きょうだい、親友、仲間、恋人――いずれも、何度も経験してきた関係だけど、どれも正解で、外れでもある。
誰よりも大切な存在。
自分の世界に必要不可欠な存在。
それだけわかっていれば充分なのだから。
お題:二人ぼっち
ああ、これは夢だわ。
だって、「私」を見下ろす私がいるんだもの。それにこういう夢、もう見慣れてしまった。
「私」は無邪気にあの人と過ごしている。心から楽しいのだと、幸せなのだとわかる。
――私、あんな顔して笑ってたんだ。
彼と出会うまで、まともに笑ったことがなかった。笑うってなんだっけって、ばかみたいな問いかけを自分自身にしたりしていた。

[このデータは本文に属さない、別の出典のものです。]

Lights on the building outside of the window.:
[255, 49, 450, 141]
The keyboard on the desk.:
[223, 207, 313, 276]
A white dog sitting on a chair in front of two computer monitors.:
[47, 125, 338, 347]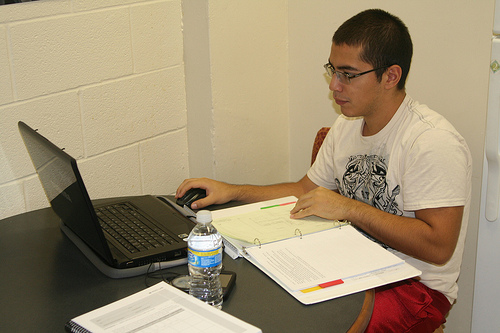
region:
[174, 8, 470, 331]
Man working at table.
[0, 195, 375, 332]
Round, black table with brown border.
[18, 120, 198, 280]
Black laptop computer on table.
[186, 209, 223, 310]
Plastic bottle of water with blue label.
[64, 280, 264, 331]
Spiral-bound book on table.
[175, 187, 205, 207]
Black computer mouse in man's hand.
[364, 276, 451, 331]
Red pair of shorts on man.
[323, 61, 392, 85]
Pair of glasses with black frame.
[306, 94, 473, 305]
White t-shirt with black print.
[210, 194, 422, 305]
Open three-ring notebook on table.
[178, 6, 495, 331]
man sitting at table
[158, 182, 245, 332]
water bottle on table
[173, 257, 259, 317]
black cell phone on table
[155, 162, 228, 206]
black mouse on table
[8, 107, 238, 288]
black lap top on table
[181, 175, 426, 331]
booklet on table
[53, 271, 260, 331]
binding booklet on table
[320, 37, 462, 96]
man wearing glasses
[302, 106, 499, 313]
man wearing white shirt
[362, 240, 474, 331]
man wearing red shorts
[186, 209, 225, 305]
Plastic bottle of water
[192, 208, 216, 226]
Plastic water bottle cap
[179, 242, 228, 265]
Label on plastic water bottle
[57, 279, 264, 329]
Stack of spiral bound books on table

あの人が私を変えてくれた。根気よく付き合ってくれた。
――彼も、嬉しそう。よかった。
夢でも、あの顔を何度も見てきたから信じられる。
「私」だけじゃなくて、私も隣に立ちたい。触れたい。
地上を目指して腕を伸ばしても、距離は全く埋まらない。声も、唇がぱくぱくと上下に動くだけで、出ない。
今回こそ願いを叶えるんだ。醒める前に早く、早く。
――ねえ、私もここにいるのよ。気づいてよ、私の名前をまた呼んでよ!
開けた目に映ったのは、いつもの天井だった。
また、私の願いはかなわなかった。
せめて、夢の中でくらい、あの人と自由に過ごさせてほしい。
もう……現実であの人に触れることはできないのだから。